**SELECTED EXTRACT:**
--------------------

Youth Work Ireland and Garageland announce
IRISH YOUTH MUSIC AWARDS (IYMAs) 2011
 
Youth Work Ireland and Garageland in association with City of Dublin Youth Services Board and Youth Action Northern Ireland, are delighted to announce the Irish Youth Music Awards 2011 (IYMA’s). The initiative was founded in 2007 with the aim of promoting and encouraging the collaborative work of young musicians aged between 12 and 19 years from across Ireland.
 
Engaging with over 15,000 young people from twenty-two regions across Ireland, the IYMA’s core aim is to give young musicians and those interested in working in the music business, the opportunity to develop their creative and collaborative skills and access the knowledge and advice of some of Ireland’s most respected music industry professionals. The end goal of the twenty-two competing regions is to win The Irish Youth Music Award 2011.
 
Each youth club region from across Ireland is currently inviting bands and solo artists to join their local IYMAs team. Young people in each region will select a band or act to represent them at the IYMA’s in Dublin on May 8th, 2011.

--------------------

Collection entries
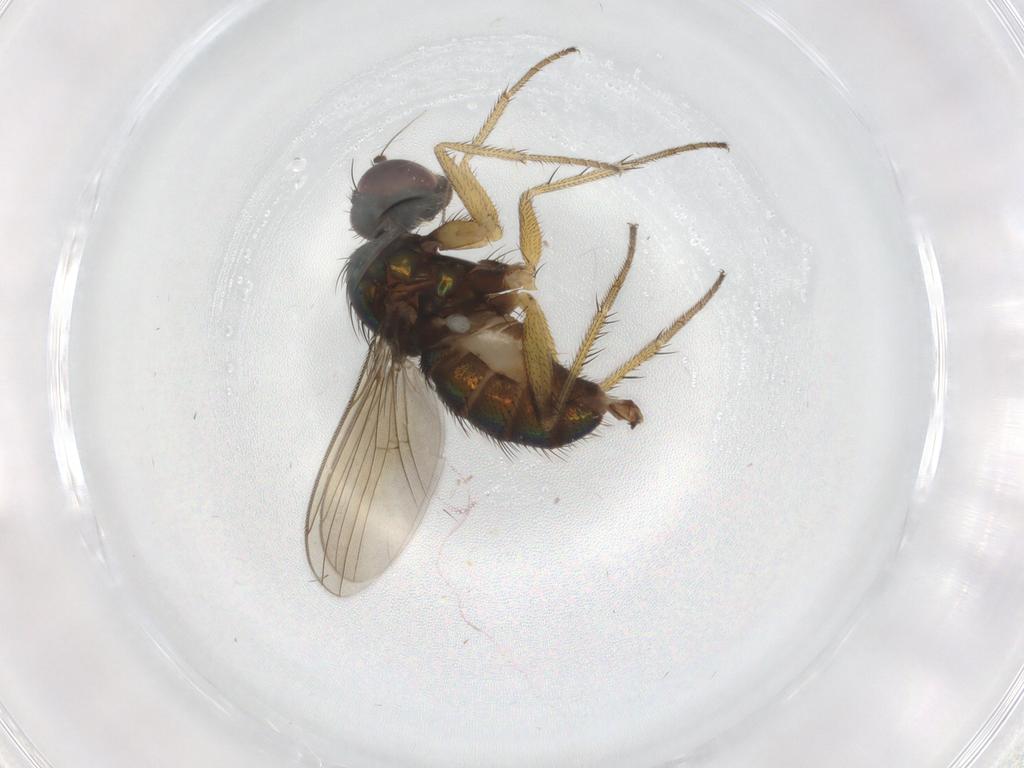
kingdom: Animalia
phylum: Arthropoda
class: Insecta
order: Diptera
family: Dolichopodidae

--------------------

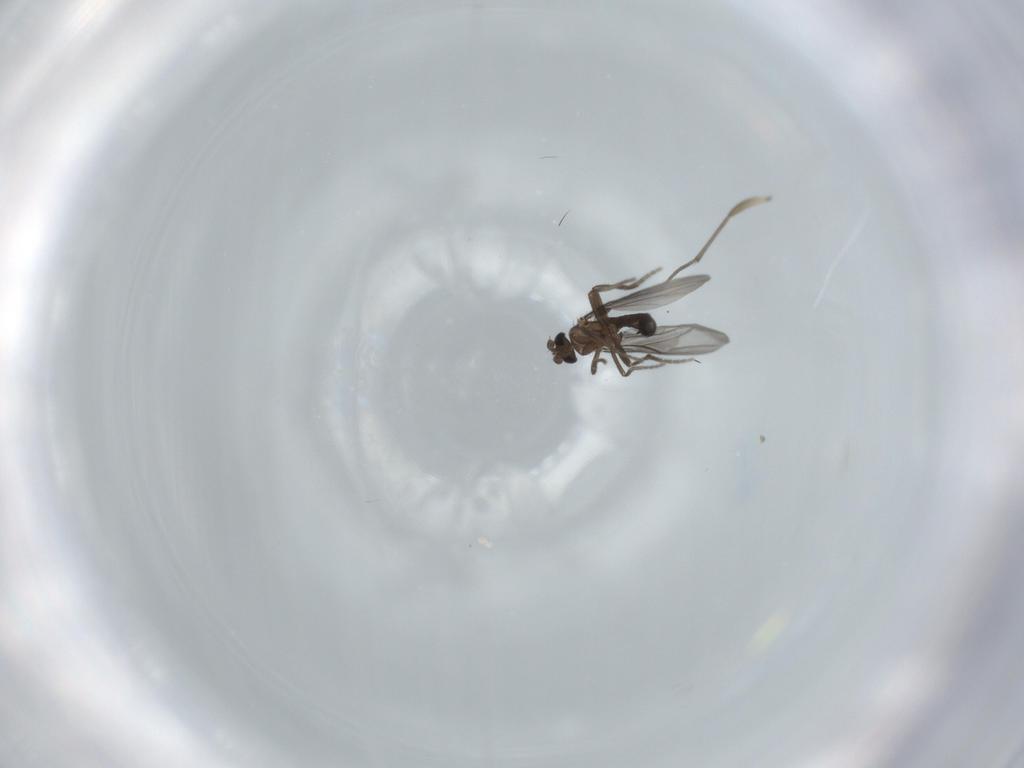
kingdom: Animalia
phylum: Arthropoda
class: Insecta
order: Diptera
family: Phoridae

--------------------

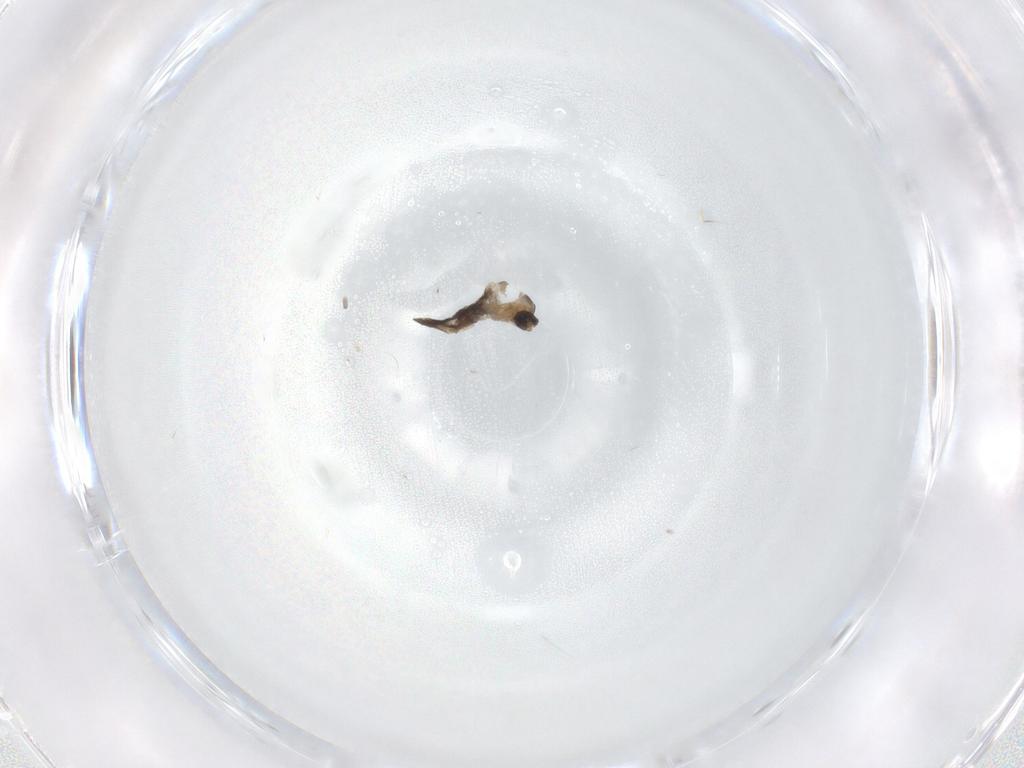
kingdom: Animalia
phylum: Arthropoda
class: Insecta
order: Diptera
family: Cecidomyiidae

--------------------

**JOB 1:** In the Irish Youth Music Awards announcement, can you rewrite the paragraph beginning "Engaging with over 15,000 young people" as a short list that keeps its main facts?
**JOB 2:** Do these statements agree with the Irish Youth Music Awards announcement? Answer yes or no for each, quoting the deciding words. (a) The initiative began in 2007. (b) It is open to musicians aged 12 to 21. (c) The awards event takes place in Belfast.
**JOB 3:** Could you carry the Irish Youth Music Awards announcement on from its final sentence?

**EXERCISE OUTPUT 1:**
- Reaches over 15,000 young people from twenty-two regions across Ireland.
- Core aim: give young musicians and those interested in the music business the chance to develop creative and collaborative skills.
- Offers access to the knowledge and advice of some of Ireland's most respected music industry professionals.
- The twenty-two competing regions aim to win The Irish Youth Music Award 2011.

**EXERCISE OUTPUT 2:**
(a) Yes: "The initiative was founded in 2007"
(b) No: "young musicians aged between 12 and 19 years"
(c) No: "at the IYMA’s in Dublin on May 8th, 2011"

**EXERCISE OUTPUT 3:**
In the run up to the IYMA’s, each region will form a ‘management team’, who will work to promote their band or act before they compete at the Dublin finals. Team members will be responsible for all aspects of promotion of their chosen act, from photography to publicity, staging to lighting, sound to styling. This all-inclusive element of the IYMA’s promotes confidence, self-esteem and an understanding of the benefits of teamwork amongst the young participants.
 
The Irish Youth Music Awards 2011 will take place at Liberty Hall, Dublin on Sunday May 8th, 2011. Along with a specially commissioned award, the successful group and their management team will also win the opportunity for themselves and the bands from their region to record an album of their songs, recorded and mixed by some of Ireland’s top producers and engineers.
 
The professional Music Industry Panel at the IYMA’s 2011 will include Willie Kavanagh, MD EMI Records Ireland; Jackie Hayden, Hot Press Magazine; Lize Geddes, Friction PR, Stuart Clarke, Hot Press Magazine plus a number of very special guests, to be announced nearer the awards. On the day there will also be DJ workshops, drum workshops, debating panels and well known guest performers.
 
The IYMAs has fast become a massively popular programme for young people interested in music, journalism, photography and all related activities.
 
The Irish Youth Music Awards are funded by Youth Work Ireland, City of Dublin Youth Services Board and Youth Action Northern Ireland.
 
Those wishing to enter the IYMA’s should contact their local YWI, YANI or CDYSB office.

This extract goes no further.